During the first intermission of the Thrashers’ last regular-season game, their general manager called Lehtonen “a great young goaltender” and dismissed the notion that, for the playoffs, Hartley might choose Johan Hedberg instead. “It’s 100 percent [Lehtonen],” Don Waddell said. “No doubt about it.”
Come Game 2 of Round 1, Hedberg was the starter. Lehtonen hadn’t distinguished himself in Game 1 beyond dyeing his hair blue and then bleaching it blond. He let in four goals, the fourth being particularly soft. Still, his misplay wasn’t nearly as bad as Patrick Roy’s clanger in Game 4 of the 2001 Stanley Cup finals, and Colorado’s coach, one Bob Hartley, didn’t see fit to sit the great Roy for Game 5. And Roy, it must be noted, was 35; Lehtonen is 23.
Just as the Thrashers have waited forever to play a postseason series, they’ve waited just as long for a goaltender of Lehtonen’s class. (Indeed, the chief reason they hadn’t made the playoffs until Season No. 7 was because they kept looking for a Lehtonen and finding Damian Rhodes, Norm Maracle and Byron Dafoe.) As Hartley said Monday, “The sky’s the limit for this guy. With his talent, he can steal games.”

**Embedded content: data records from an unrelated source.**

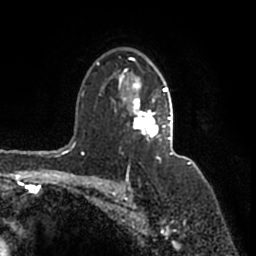
Breast MRI (dynamic contrast-enhanced), one axial slice. Position 115 of 200 along the scan axis. Cropped to one breast. Dynamic contrast-enhanced series, time point 2 of 7 at this slice position (early post-contrast). 1.5 T. TE 2.2 ms, TR 4.6 ms. 0.8 mm slice thickness. 256 × 256 image matrix, field of view 160 × 160 mm. Female patient.
Structures marked on this image (semi-automatic segmentation, software-assisted and operator-edited):
- enhancing-tissue mask used for the functional tumour volume (all voxels passing the contrast-enhancement thresholds inside the analysis volume; usually the tumour): bounding box <97,57,173,160> (left, top, right, bottom; pixels)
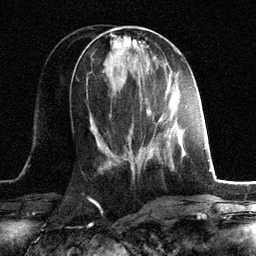
Breast MRI, one axial slice. Cropped to one breast. Dynamic contrast-enhanced series, time point 2 of 6 at this slice position (early post-contrast). 3 T. TE 2.8 ms, TR 7.3 ms. 256 × 256 image matrix, field of view 180 × 180 mm. Female patient.
Outlined on this slice (semi-automatically segmented with operator editing):
- enhancing-tissue mask used for the functional tumour volume (all voxels passing the contrast-enhancement thresholds inside the analysis volume; usually the tumour): bounding box (x1, y1, x2, y2) in pixels: (147, 110, 173, 165)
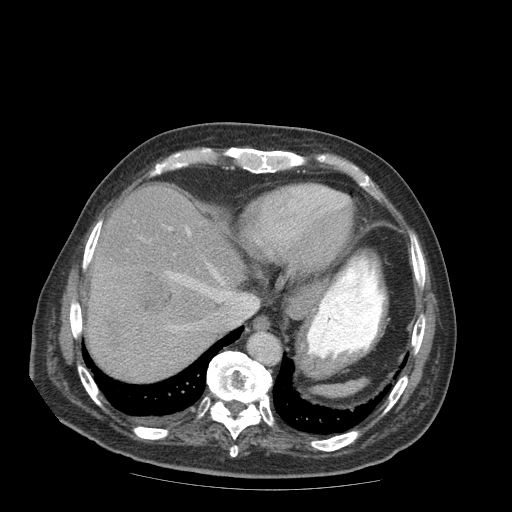
Contrast-enhanced abdominal CT (liver protocol), one axial slice. Slice 74 of 99 in the series (ordered by position). Reconstruction kernel STANDARD. 140 kVp. Soft-tissue window (W 400 / L 40 HU). 512 × 512 image matrix, field of view 420 × 420 mm. From the clinical record (not read from this slice): diagnosis: hepatocellular carcinoma (patient treated with transarterial chemoembolisation; whether this scan precedes or follows treatment is not stated here); TNM stage (as recorded): Stage-IIIB; Child-Pugh class: A; tumour differentiation: well differentiated.
Annotated regions visible in this slice (semi-automatically segmented with operator editing):
- liver parenchyma outside the tumour (the mass and vessels are separate outlines, so this box may not span the whole liver): bounding box <88,184,244,380> (left, top, right, bottom; pixels)
- mass: <87,258,175,326>
- portal vein: <166,228,225,332>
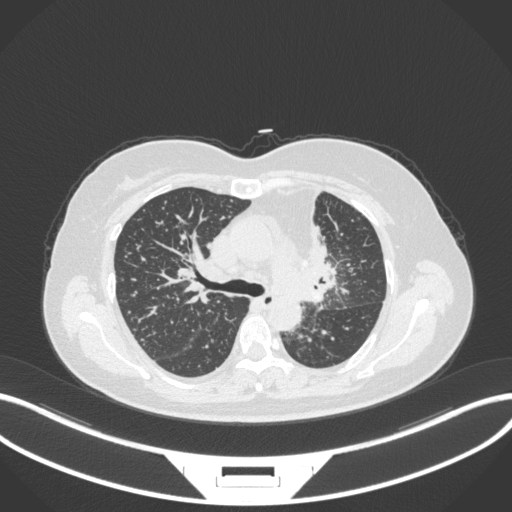
Chest CT, one axial slice. Slice 218 of 348 in the series (ordered by position). Reconstruction kernel B31f. 120 kVp. Lung window (W 1500 / L -600 HU). 512 × 512 image matrix, field of view 400 × 400 mm. Patient: female, 49 years. Case-level facts recorded for this patient, not image findings: clinical TNM (as recorded): T1c N0 M1.
Structures marked on this image (rectangle marked by the reading radiologist):
- lung tumour (recorded histology: adenocarcinoma): bounding box (x1, y1, x2, y2) in pixels: (298, 182, 335, 306)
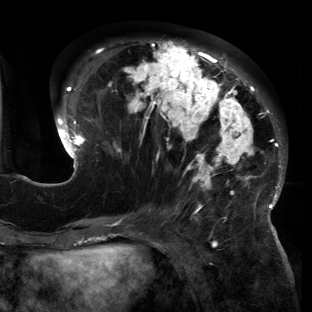
Breast MRI (dynamic contrast-enhanced), one axial slice. Cropped to one breast. Dynamic contrast-enhanced series, time point 2 of 6 at this slice position (early post-contrast). 3 T. TE 2.7 ms, TR 6.5 ms. 1.2 mm slice thickness. 312 × 312 image matrix, field of view 244 × 244 mm. Female patient.
Outlined on this slice (semi-automatically segmented with operator editing):
- enhancing-tissue mask used for the functional tumour volume (all voxels passing the contrast-enhancement thresholds inside the analysis volume; usually the tumour): bounding box [x1, y1, x2, y2] px = [55, 40, 286, 221]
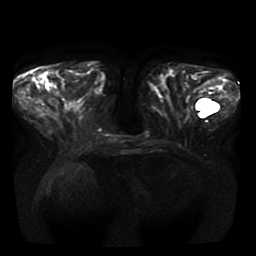
Breast MRI, one axial slice. Position 13 of 41 along the scan axis. Diffusion-weighted series; image 2 of 4 stored at this slice position (different b-values; order by instance number). 1.5 T. 5 mm slice thickness. 256 × 256 image matrix, field of view 350 × 350 mm. Female patient.
Annotated regions visible in this slice (expert manual segmentation):
- tumour on diffusion-weighted imaging: box from (x=30, y=70) to (x=41, y=85) px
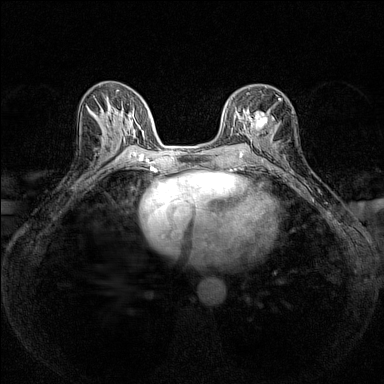
Breast MRI (dynamic contrast-enhanced), one axial slice. Slice 72 of 160 in the series (ordered by position). Dynamic contrast-enhanced series, time point 2 of 7 at this slice position (early post-contrast). 1.5 T. TE 1.8 ms, TR 5 ms. 1 mm slice thickness. 384 × 384 image matrix, field of view 280 × 280 mm. Female patient.
Outlined on this slice (semi-automatic segmentation, software-assisted and operator-edited):
- enhancing-tissue mask used for the functional tumour volume (all voxels passing the contrast-enhancement thresholds inside the analysis volume; usually the tumour): box from (x=242, y=93) to (x=280, y=134) px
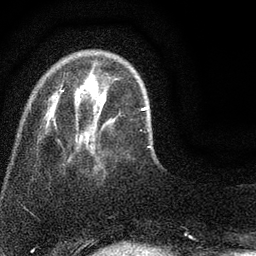
Breast MRI (dynamic contrast-enhanced), one axial slice. Slice 15 of 80 in the series (ordered by position). Cropped to one breast. Dynamic contrast-enhanced series, time point 2 of 7 at this slice position (early post-contrast). 3 T. TE 2.2 ms, TR 5.5 ms. 256 × 256 image matrix, field of view 150 × 150 mm. Female patient.
Outlined on this slice (semi-automatic segmentation, software-assisted and operator-edited):
- enhancing-tissue mask used for the functional tumour volume (all voxels passing the contrast-enhancement thresholds inside the analysis volume; usually the tumour): bounding box <54,77,151,153> (left, top, right, bottom; pixels)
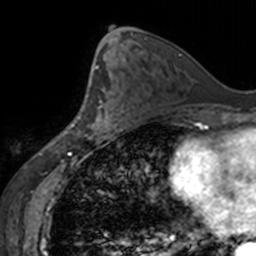
Breast MRI, one axial slice. Position 79 of 160 along the scan axis. Cropped to one breast. Dynamic contrast-enhanced series, time point 2 of 7 at this slice position (early post-contrast). 3 T. TE 1.7 ms, TR 4 ms. 1 mm slice thickness. 256 × 256 image matrix, field of view 170 × 170 mm. Female patient.
Structures marked on this image (semi-automatically segmented with operator editing):
- enhancing-tissue mask used for the functional tumour volume (all voxels passing the contrast-enhancement thresholds inside the analysis volume; usually the tumour): bounding box [x1, y1, x2, y2] px = [77, 100, 117, 138]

Tonight Lehtonen will seek to win, if not outright steal, the biggest game in Thrashers history. It’s the role he was drafted and nurtured to play. “I always want to be the guy to make a difference,” he said, and he’s capable.
Hartley is trying to win games in the here and now, which is what coaches do. (If they don’t, coaches get fired.) His explanation for benching Lehtonen: “We’re not going to sit there and watch the parade go by us.” But there will no Cup-winning parades this year or in the next 10 years if Lehtonen isn’t allowed to develop into a bona fide Playoff Goalie. Hedberg, who’s 33 and who played well enough in a Game 2 loss, is the backup for a reason: He’s simply not as gifted as Lehtonen. Few guys are.
To lose, perhaps even to get swept, in Round 1 would be disappointing. To damage a 23-year-old’s psyche because he had a shaky playoff debut would be the height of organizational folly. Wouldn’t Lehtonen have felt rotten if he’d gotten to play only Game 1? “Not if we win the Stanley Cup,” he said. “I always put the team first. But of course you’re not satisfied if you’re not playing.”
He admitted Monday he’d been “very down because of the decision” to start Hedberg in Game 2. After a rough couple of days, Lehtonen did “some thinking by myself at my place.” He steeled himself and practiced hard. And now? “The old Kari’s back.”
The one thing Lehtonen isn’t is old. There have been sudden goaltending successes in Stanley Cup annals — Ken Dryden in 1971, Roy in 1986, Cam Ward last year — and it’s not inconceivable that a sharp Lehtonen could yet turn this series. And if he doesn’t and the Rangers close this out in routine fashion, there will be other seasons and other series.
He’s playing tonight because he gives this team its best chance to win. The same will be true next year, and the year after, and the year after that. Even as Kari Lehtonen seeks to prop up the Thrashers’ present, he remains a pillar of their future.